COP21: Google and Facebook on why renewables make economic sense

RenewEconomy

Google announced last week that it would commission another 840 MW of renewable energy, taking its total capacity to more than 2 GW, making it the largest corporate buyer of renewable energy in the world.

It expects to be providing 100% of its needs from renewables for its operations, which include 14 data centres, within a few years. Google has been carbon neutral since 2007, but this relied heavily on carbon offsets, so it set itself a target of 100 per cent renewables.

“We will likely be 100% renewables over next several years,” said John Woolard, the vice president for energy for Google.

Woolard, speaking at the Re-energising the Future conference on the sidelines of the Paris climate talks, says the costs of wind and solar have fallen dramatically and will continue to fall.

“Those cost curves have gone down dramatically. It is now economically attractive based on its own merits, but only in certain locations,” Woolard said.

Bill Weihl, the head of sustainability at Facebook, agreed, and indicated that this would influence where the company did business.

“We are unlikely to go to region where we cannot get access to clean energy,” Weihl said. Facebook currently sources 25 per cent of its needs from renewable energy, and has a 50 per cent target for 2018. Facebook is involved in a partnership with WWF, the Rocky Mountain Institute and others to urge other companies to adopt similar targets.

“We have just gotten started in it,” Weihl said, but it was clear that many companies “don’t know what to do.”

“Other businesses need to understand is that it is so much more possible (because of cost reductions). The key is to decide whether you want to do it.

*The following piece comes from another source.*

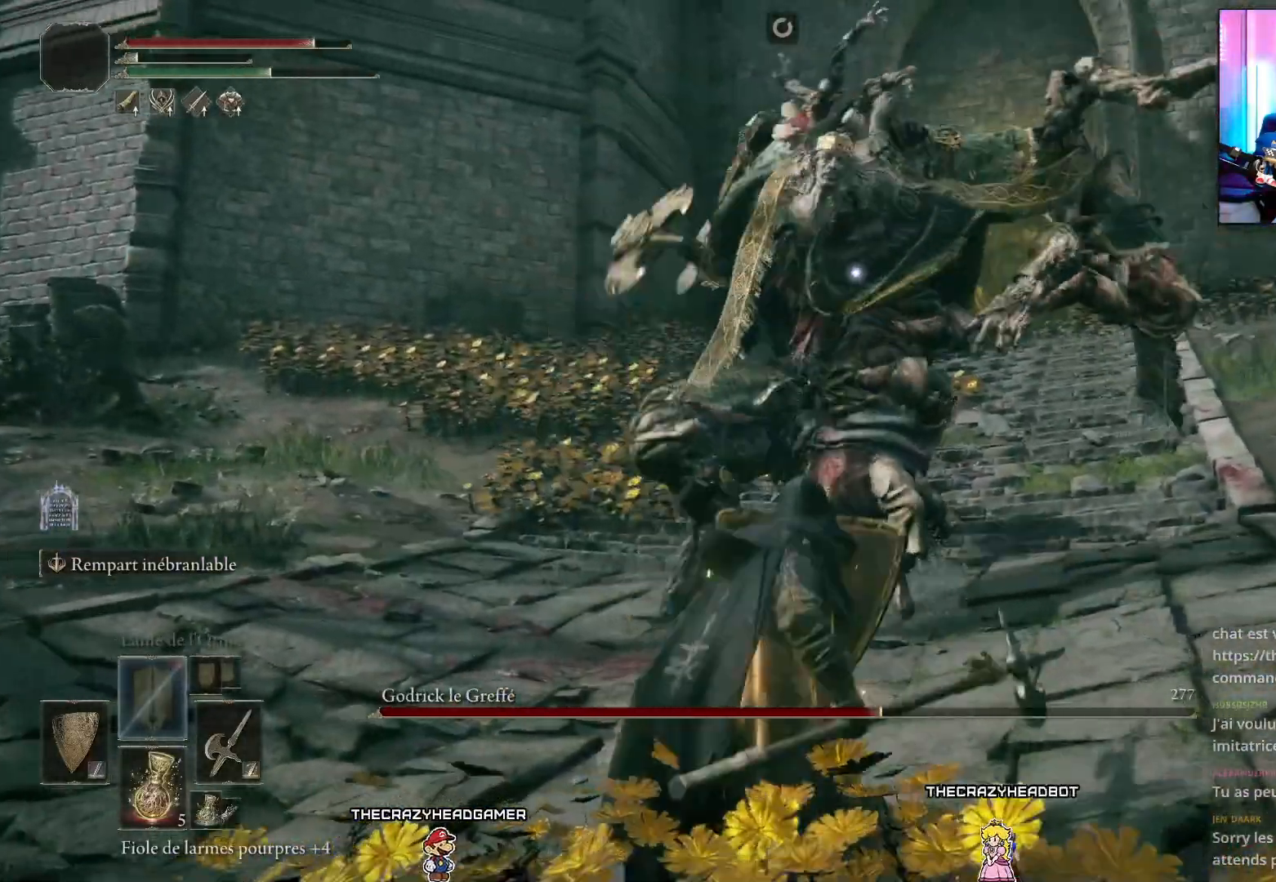
{"buttons": ["L1"], "left_stick": "down", "right_stick": "center", "events": [[250, "B", "down"], [333, "B", "up"]]}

“You don’t order it online. It takes work to achieve it. It is very doable, and more companies should step up.”

One of those stepping up is La Poste, which this year became the first French company to announce it would source all its electricity needs from renewable energy.

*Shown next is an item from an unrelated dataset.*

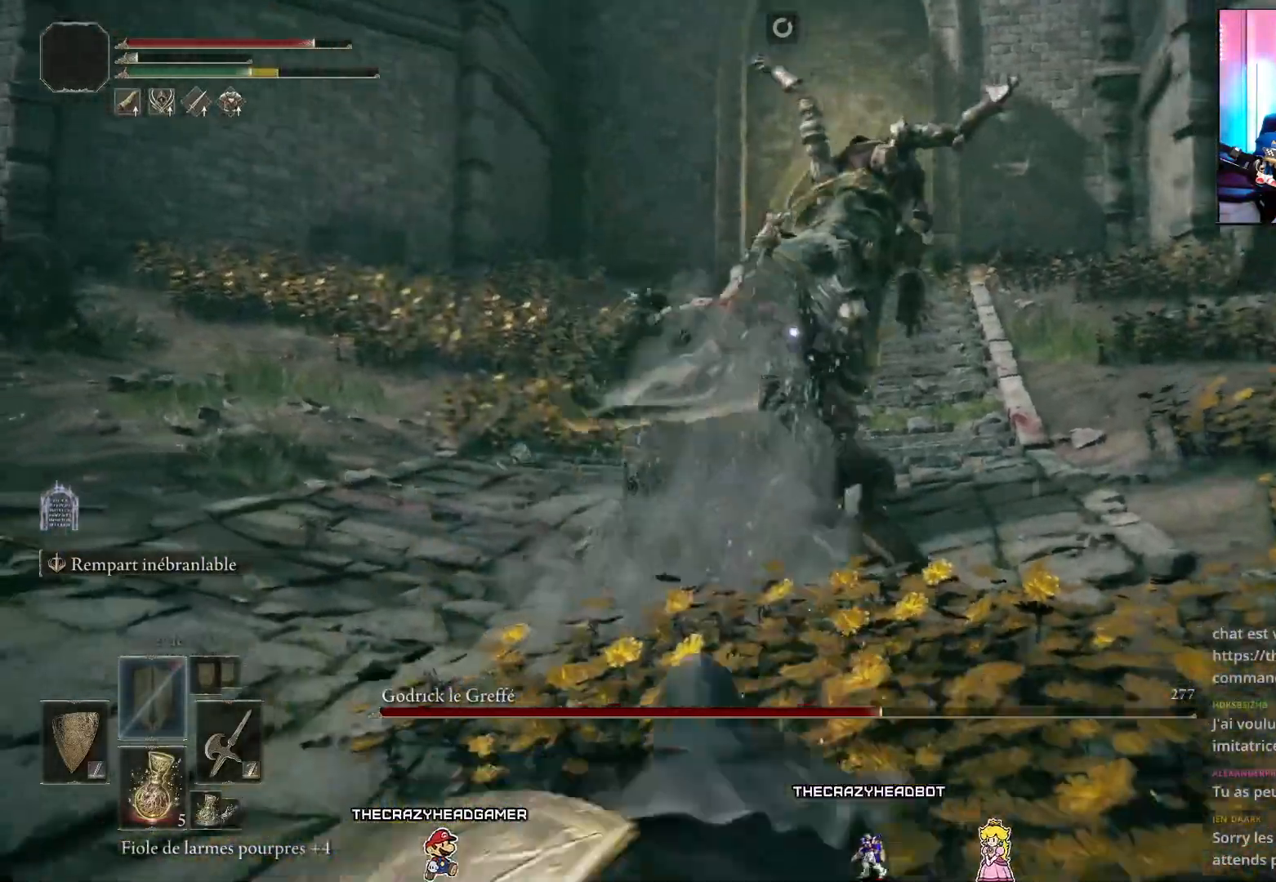
{"buttons": ["B"], "left_stick": "up-left", "right_stick": "center", "events": []}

So far, it supplies around one third of its needs from 45 solar arrays on the rooftops of its distribution centres. It also has plans for 10,000 electric vehicles.

Both Google and Facebook underlined the importance of innovation.

Google’s Woolard said more work was needed to reduce costs of the technologies needed to integrate renewables into the grid, and ensure its reliability and resilience

“We have a really big job in front of us, which is to change the energy infrastructure of the entire world in the next 20-30 years. We can’t do that only with the technology we have in front of us today,” Woolard said.

Facebook’s Weihl agreed.

“We do need innovation. We need enough money going into basic research, and we need to keep deploying the technologies we have.

“A lot of innovation happened in wind and solar because of their economies of scale. That gives us cost reductions but we need, as well, investment in radical breakthroughs. We need both.”